За пять минут до озвучивания максимы великого немца Миха-Лимонад вышел из кинозала ретроспектив, где просмотрел вступительную часть трилогии «Матрица», и оказался в холле большого мультиплекса в торговом центре на Курской. Кино Михе снова понравилось – братья Вачовски все четко просекали. Нет, никаких революционных откровений – фильм, в особенности первая часть, лишь в очередной раз подтверждал правомерность некоторых Михиных суждений, но подобное совпадение взглядов также настраивало на позитив.

«Братья Вачовски, – ухмыльнулся про себя Миха, – не, правда, братаны… Все четко просекли по поводу Большого Наебалова. Да еще бабла на этом срубили! Все верно, а главное очень грамотно укладывается в сам концепт».

Михины туфли от Гуччи скрипнули новой кожей. Невзирая на обилие посторонних шумов, он услышал этот приятный звук, и волна теплого удовлетворения прошлась по его телу. В следующую минуту он уже позволил себе не думать ни о Гуччи, ни о «Матрице».

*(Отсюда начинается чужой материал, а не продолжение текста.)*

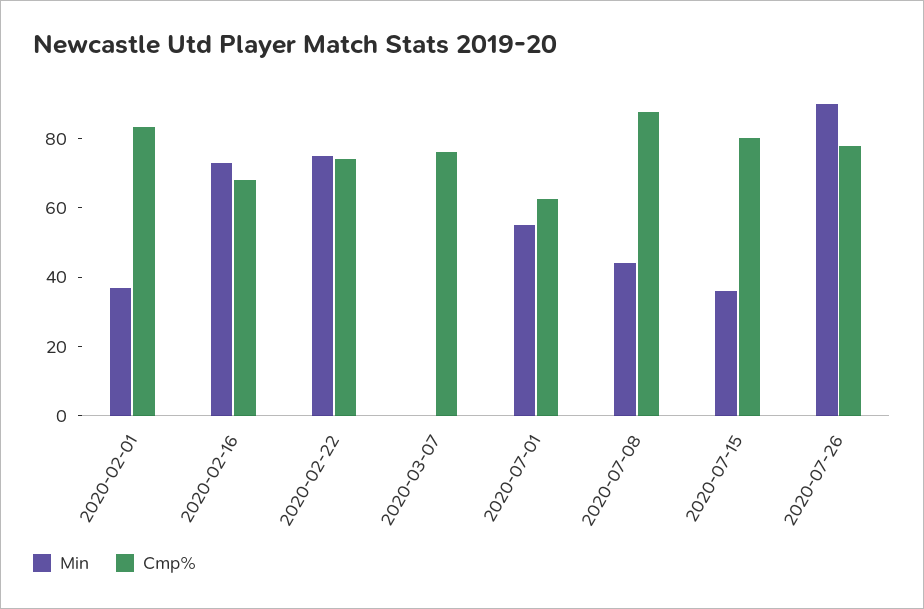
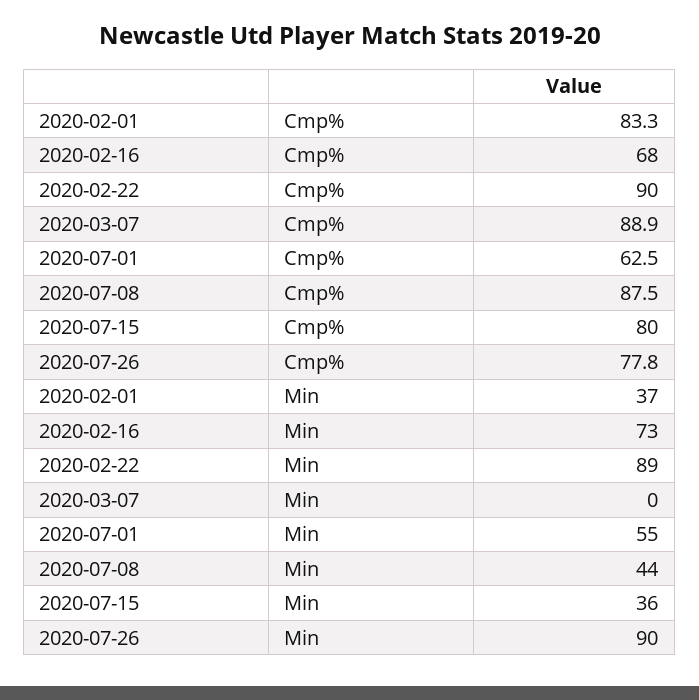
Min, 2020-02-22: 75 -> 89
Cmp%, 2020-02-22: 75 -> 90
Cmp%, 2020-03-07: 75 -> 88.9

Миша Кох, известный собственной маме под именем Плюша, – видимо, от плюшевого мишки, – рос в профессорской, хоть и интеллигентной, но весьма обеспеченной советской семье. Перед ним открывались сказочные перспективы, перечислять которые нет смысла, – он не выбрал ни одну из них. А проблема заключалась в белье, обычном детском белье. Дело в том, что в эпоху всеобщего советского дефицита белье было проблемой. А зимы в те мифические времена стояли студеные, Мише-Плюше надо было носить теплые чулочки, да еще на мальчиков не шили иных трусов, кроме семейных. Это могло так и остаться Михиным частным делом, если бы не уроки физкультуры. Словом, Плюшино заграничное белое белье и чулочный поясок воспринимались в спортивной раздевалке как абсолютно девчачьи. Со всеми вытекающими последствиями. Детская жестокость, конечно, не дает форы тюремно-армейской с ее мрачно-земным вдохновением, но все равно входит в top-ten подобных человеческих развлечений: бабье белье, слезы, сопли, синяки-драки, палочка Коха, пидарас да еще, вроде как, немец… Миша-Плюша был впечатлительным и почти до болезненности утонченным ребенком, плакавшим внутренними слезами от серенад Шуберта, поэтому он записался в секцию бокса. Через год с обидчиками было покончено. К шестнадцати годам он мог свободно крушить челюсти. Но прозвище «Миха-Тайсон» Плюша получил значительно позже. Когда выбрал альтернативу всем перспективам для молодых людей его круга.